■ WORK INSTRUCTION
The records that follow are to be repeated exactly, with the pictures removed.

Stored data entries
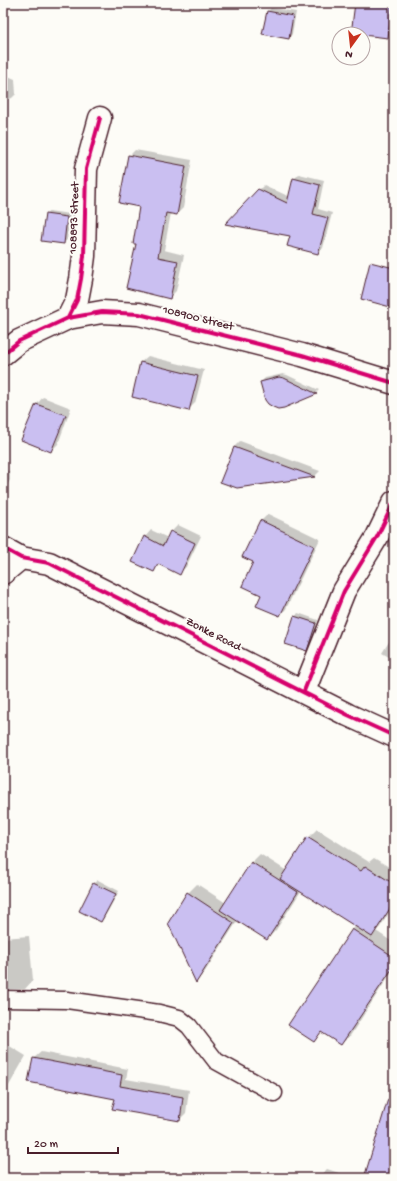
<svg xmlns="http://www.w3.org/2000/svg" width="397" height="1181" font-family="'Gochi Hand',sans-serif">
  <rect width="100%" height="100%" fill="#fdfcf7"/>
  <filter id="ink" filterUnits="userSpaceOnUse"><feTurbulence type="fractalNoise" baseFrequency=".025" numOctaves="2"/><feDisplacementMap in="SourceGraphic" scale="8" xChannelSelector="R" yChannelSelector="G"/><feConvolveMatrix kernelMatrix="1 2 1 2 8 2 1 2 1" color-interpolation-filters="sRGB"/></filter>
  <g filter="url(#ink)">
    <path fill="#0003" d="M356,3h38v28l-6,6 -36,-4z
      M271,8l25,4 -4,22 -3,4 -25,-5 4,-22z
      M3,76h5l7,3 1,15 -4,4 -9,3z
      M135,150l57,10 -9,48 -6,6 -6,-1 -7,37 20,5 -8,36 -7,7 -32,-54 3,-38 -11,-50z
      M299,174l25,6 -6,29 14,4 -9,35 -5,5 -27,-18 -32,-45 5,-5 26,12 4,-18z
      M49,211l21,3 -3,26 -4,3 -17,-28z
      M148,356l56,14 -9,33 -7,7 -47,-48z
      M283,374l4,1 32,15 -3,3 -32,14 -23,-25 4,-4z
      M43,397l28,11 -13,36 -7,7 -29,-11 15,-36z
      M240,441l80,30 -5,5 -77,11 -4,-40z
      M3,468l7,4v8l-7,14z
      M268,514l52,25 -34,70 -6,6 -25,-53 -11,-6 17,-35z
      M178,525l23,11 -15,31 -7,6 -19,-9 -7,7 -8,-34 6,-7 17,8 3,-6z
      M298,613l20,7 -8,26 -4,4 -11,-33z
      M394,634v26l-12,-7z
      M317,829l52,33 5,-4 20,12v35l-14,22 -4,4 18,12v25l-44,68 -9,8 -19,-12 -8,9 38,-111 4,-4 -55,-35 -25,39 -9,9 -29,-19 -34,53 -8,9 -8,-89 9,-9 29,19 25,-40 9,-9 27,17 21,-33z
      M98,880l21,11 -15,27 -3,3 -21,-11 14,-27z
      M29,936l4,44 -8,9h-22v-51z
      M3,1042l23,14 -23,40z
      M41,1052l87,17 -2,10 63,11 -3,23 -7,7 -145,-62z
      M394,1095v83h-29l26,-80z
      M327,1169l27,9h-36z"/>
    <path fill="#cabff1" stroke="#4a1f2b" d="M355,3h37l-4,35 -25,-3v-1h-12z
      M267,11l26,5 -4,23 -27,-5z
      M128,155l58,11 -9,49 -11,-2 -8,44 20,4 -8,38 -44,-11 10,-44h-3l6,-37 -20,-4z
      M293,178l27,7 -7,29 15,4 -10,36 -31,-8 3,-10 -65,-12 33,-35 29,14z
      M45,214l22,3 -3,27 -23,-3z
      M370,262l24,6v40l-33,-9z
      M140,362l58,14 -9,35 -57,-14z
      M279,377l5,1 33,16 -33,14 -6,1 -5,-2 -5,-3 -3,-4 -5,-18z
      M36,404l30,11 -15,37 -30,-12z
      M234,447l81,30 -78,11 -17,-6z
      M260,520l54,26 -34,70 -24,-10 5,-11 -19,-9 11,-24 -11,-5z
      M170,531l25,12 -15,32 -22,-11 -4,8 -22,-10 12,-26 19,10z
      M294,616l22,7 -9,28 -22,-7z
      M307,837l54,34 4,-5 29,18v18l-22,35 -92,-58z
      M251,862l47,30 -31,48 -47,-30z
      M93,883l23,11 -15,28 -22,-11z
      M187,892l47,31 -38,60 -28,-60z
      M352,929l42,28v9l-53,79 -20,-13 -7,10 -26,-17z
      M33,1058l89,17 -2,11 63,11 -3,24 -68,-12 3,-10 -87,-17z
      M388,1099h6v79h-30z"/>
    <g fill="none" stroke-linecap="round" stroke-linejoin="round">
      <g stroke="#4a1f2b" stroke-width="19">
        <path id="lane" d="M3,999l64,1 92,13 20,5 10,8 27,35 58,32"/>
      </g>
      <g stroke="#4a1f2b" stroke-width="25">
        <path id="street" d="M68,318l9,-18 4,-21 3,-23 2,-87 14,-51
          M3,354l16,-13 49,-23 34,-6 37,2 163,41 92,28
          M3,548l18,10 28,5 299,152 46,21
          M3,573l18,-15
          M304,691l40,-100 33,-54 17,-35"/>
      </g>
      <use href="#lane" stroke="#fdfcf7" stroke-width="16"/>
      <use href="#street" stroke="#fdfcf7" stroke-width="22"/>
      <g stroke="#fdfcf7" stroke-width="6">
        <path id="cycleway" d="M68,318l9,-18 4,-21 3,-23 2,-87 14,-51
          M3,354l16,-13 49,-23 34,-6 37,2 163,41 92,28
          M3,548l18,10 28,5 299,152 46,21
          M304,691l40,-100 33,-54 17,-35"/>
      </g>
      <use href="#cycleway" stroke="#d6006c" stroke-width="4"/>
    </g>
  </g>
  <g text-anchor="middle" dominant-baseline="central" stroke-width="4" stroke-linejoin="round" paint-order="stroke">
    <g font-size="12" fill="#4a1f2b" stroke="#fdfcf7">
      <text transform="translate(75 218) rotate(-88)">108893 Street</text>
      <text transform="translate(198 319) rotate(14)">108900 Street</text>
      <text transform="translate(213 635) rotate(27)">Zonke Road</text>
    </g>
  </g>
  <rect width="397" height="1181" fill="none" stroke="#fdfcf7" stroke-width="16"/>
  <rect x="8" y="8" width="381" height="1165" fill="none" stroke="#4a1f2b" stroke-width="1.5" filter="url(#ink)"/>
  <g transform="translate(351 46) rotate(195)"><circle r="19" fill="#fdfcf7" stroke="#b5a4a5"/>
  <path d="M0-3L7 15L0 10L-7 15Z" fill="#c8321e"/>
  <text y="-6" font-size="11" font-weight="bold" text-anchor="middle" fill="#4a1f2b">N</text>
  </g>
  <path d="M28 1147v6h90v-6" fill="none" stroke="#4a1f2b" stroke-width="2"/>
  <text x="34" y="1147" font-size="12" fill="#4a1f2b" stroke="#fdfcf7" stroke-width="3" paint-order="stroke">20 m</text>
</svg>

■ RESPONSE TO THIS TASK
<svg xmlns="http://www.w3.org/2000/svg" width="397" height="1181" font-family="'Gochi Hand',sans-serif">
  <rect width="100%" height="100%" fill="#fdfcf7"/>
  <filter id="ink" filterUnits="userSpaceOnUse"><feTurbulence type="fractalNoise" baseFrequency=".025" numOctaves="2"/><feDisplacementMap in="SourceGraphic" scale="8" xChannelSelector="R" yChannelSelector="G"/><feConvolveMatrix kernelMatrix="1 2 1 2 8 2 1 2 1" color-interpolation-filters="sRGB"/></filter>
  <g filter="url(#ink)">
    <path fill="#0003" d="M356,3h38v28l-6,6 -36,-4z
      M271,8l25,4 -4,22 -3,4 -25,-5 4,-22z
      M3,76h5l7,3 1,15 -4,4 -9,3z
      M135,150l57,10 -9,48 -6,6 -6,-1 -7,37 20,5 -8,36 -7,7 -32,-54 3,-38 -11,-50z
      M299,174l25,6 -6,29 14,4 -9,35 -5,5 -27,-18 -32,-45 5,-5 26,12 4,-18z
      M49,211l21,3 -3,26 -4,3 -17,-28z
      M148,356l56,14 -9,33 -7,7 -47,-48z
      M283,374l4,1 32,15 -3,3 -32,14 -23,-25 4,-4z
      M43,397l28,11 -13,36 -7,7 -29,-11 15,-36z
      M240,441l80,30 -5,5 -77,11 -4,-40z
      M3,468l7,4v8l-7,14z
      M268,514l52,25 -34,70 -6,6 -25,-53 -11,-6 17,-35z
      M178,525l23,11 -15,31 -7,6 -19,-9 -7,7 -8,-34 6,-7 17,8 3,-6z
      M298,613l20,7 -8,26 -4,4 -11,-33z
      M394,634v26l-12,-7z
      M317,829l52,33 5,-4 20,12v35l-14,22 -4,4 18,12v25l-44,68 -9,8 -19,-12 -8,9 38,-111 4,-4 -55,-35 -25,39 -9,9 -29,-19 -34,53 -8,9 -8,-89 9,-9 29,19 25,-40 9,-9 27,17 21,-33z
      M98,880l21,11 -15,27 -3,3 -21,-11 14,-27z
      M29,936l4,44 -8,9h-22v-51z
      M3,1042l23,14 -23,40z
      M41,1052l87,17 -2,10 63,11 -3,23 -7,7 -145,-62z
      M394,1095v83h-29l26,-80z
      M327,1169l27,9h-36z"/>
    <path fill="#cabff1" stroke="#4a1f2b" d="M355,3h37l-4,35 -25,-3v-1h-12z
      M267,11l26,5 -4,23 -27,-5z
      M128,155l58,11 -9,49 -11,-2 -8,44 20,4 -8,38 -44,-11 10,-44h-3l6,-37 -20,-4z
      M293,178l27,7 -7,29 15,4 -10,36 -31,-8 3,-10 -65,-12 33,-35 29,14z
      M45,214l22,3 -3,27 -23,-3z
      M370,262l24,6v40l-33,-9z
      M140,362l58,14 -9,35 -57,-14z
      M279,377l5,1 33,16 -33,14 -6,1 -5,-2 -5,-3 -3,-4 -5,-18z
      M36,404l30,11 -15,37 -30,-12z
      M234,447l81,30 -78,11 -17,-6z
      M260,520l54,26 -34,70 -24,-10 5,-11 -19,-9 11,-24 -11,-5z
      M170,531l25,12 -15,32 -22,-11 -4,8 -22,-10 12,-26 19,10z
      M294,616l22,7 -9,28 -22,-7z
      M307,837l54,34 4,-5 29,18v18l-22,35 -92,-58z
      M251,862l47,30 -31,48 -47,-30z
      M93,883l23,11 -15,28 -22,-11z
      M187,892l47,31 -38,60 -28,-60z
      M352,929l42,28v9l-53,79 -20,-13 -7,10 -26,-17z
      M33,1058l89,17 -2,11 63,11 -3,24 -68,-12 3,-10 -87,-17z
      M388,1099h6v79h-30z"/>
    <g fill="none" stroke-linecap="round" stroke-linejoin="round">
      <g stroke="#4a1f2b" stroke-width="19">
        <path id="lane" d="M3,999l64,1 92,13 20,5 10,8 27,35 58,32"/>
      </g>
      <g stroke="#4a1f2b" stroke-width="25">
        <path id="street" d="M68,318l9,-18 4,-21 3,-23 2,-87 14,-51
          M3,354l16,-13 49,-23 34,-6 37,2 163,41 92,28
          M3,548l18,10 28,5 299,152 46,21
          M3,573l18,-15
          M304,691l40,-100 33,-54 17,-35"/>
      </g>
      <use href="#lane" stroke="#fdfcf7" stroke-width="16"/>
      <use href="#street" stroke="#fdfcf7" stroke-width="22"/>
      <g stroke="#fdfcf7" stroke-width="6">
        <path id="cycleway" d="M68,318l9,-18 4,-21 3,-23 2,-87 14,-51
          M3,354l16,-13 49,-23 34,-6 37,2 163,41 92,28
          M3,548l18,10 28,5 299,152 46,21
          M304,691l40,-100 33,-54 17,-35"/>
      </g>
      <use href="#cycleway" stroke="#d6006c" stroke-width="4"/>
    </g>
  </g>
  <g text-anchor="middle" dominant-baseline="central" stroke-width="4" stroke-linejoin="round" paint-order="stroke">
    <g font-size="12" fill="#4a1f2b" stroke="#fdfcf7">
      <text transform="translate(75 218) rotate(-88)">108893 Street</text>
      <text transform="translate(198 319) rotate(14)">108900 Street</text>
      <text transform="translate(213 635) rotate(27)">Zonke Road</text>
    </g>
  </g>
  <rect width="397" height="1181" fill="none" stroke="#fdfcf7" stroke-width="16"/>
  <rect x="8" y="8" width="381" height="1165" fill="none" stroke="#4a1f2b" stroke-width="1.5" filter="url(#ink)"/>
  <g transform="translate(351 46) rotate(195)"><circle r="19" fill="#fdfcf7" stroke="#b5a4a5"/>
  <path d="M0-3L7 15L0 10L-7 15Z" fill="#c8321e"/>
  <text y="-6" font-size="11" font-weight="bold" text-anchor="middle" fill="#4a1f2b">N</text>
  </g>
  <path d="M28 1147v6h90v-6" fill="none" stroke="#4a1f2b" stroke-width="2"/>
  <text x="34" y="1147" font-size="12" fill="#4a1f2b" stroke="#fdfcf7" stroke-width="3" paint-order="stroke">20 m</text>
</svg>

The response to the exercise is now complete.